### Excerpt to read
::::::::::

What does it mean to call solitary confinement in prison torture? Although a United Nations report has described it as such, it can be difficult to envision how something that involves no physical contact is really torture. After all, solitary confinement is just extreme seclusion, right?
In a new article for the Guardian, Chelsea Manning, who's currently in prison and spent months in solitary confinement after she leaked classified documents, gave a detailed explanation that demonstrates why it's so bad:
For 17 hours a day, I sat directly in front of at least two Marine Corps guards seated behind a one-way mirror. I was not allowed to lay down. I was not allowed to lean my back against the cell wall. I was not allowed to exercise. Sometimes, to keep from going crazy, I would stand up, walk around, or dance, as "dancing" was not considered exercise by the Marine Corps.

::::::::::

### Recorded data
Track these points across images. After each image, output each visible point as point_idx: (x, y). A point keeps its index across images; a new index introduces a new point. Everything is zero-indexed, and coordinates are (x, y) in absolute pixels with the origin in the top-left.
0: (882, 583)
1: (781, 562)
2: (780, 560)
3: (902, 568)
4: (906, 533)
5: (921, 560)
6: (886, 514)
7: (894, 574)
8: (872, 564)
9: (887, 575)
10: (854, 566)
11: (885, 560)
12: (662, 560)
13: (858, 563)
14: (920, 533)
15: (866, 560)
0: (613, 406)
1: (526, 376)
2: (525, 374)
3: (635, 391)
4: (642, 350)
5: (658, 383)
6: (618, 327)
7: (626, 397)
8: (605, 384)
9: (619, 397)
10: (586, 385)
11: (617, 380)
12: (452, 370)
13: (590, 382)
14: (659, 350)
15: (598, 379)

::::::::::

### Task to complete
Please list every activity that, according to the passage on solitary confinement, Manning was not allowed to do. Work only from the passage on solitary confinement.

### Output below
- Lay down
- Lean against the cell wall
- Exercise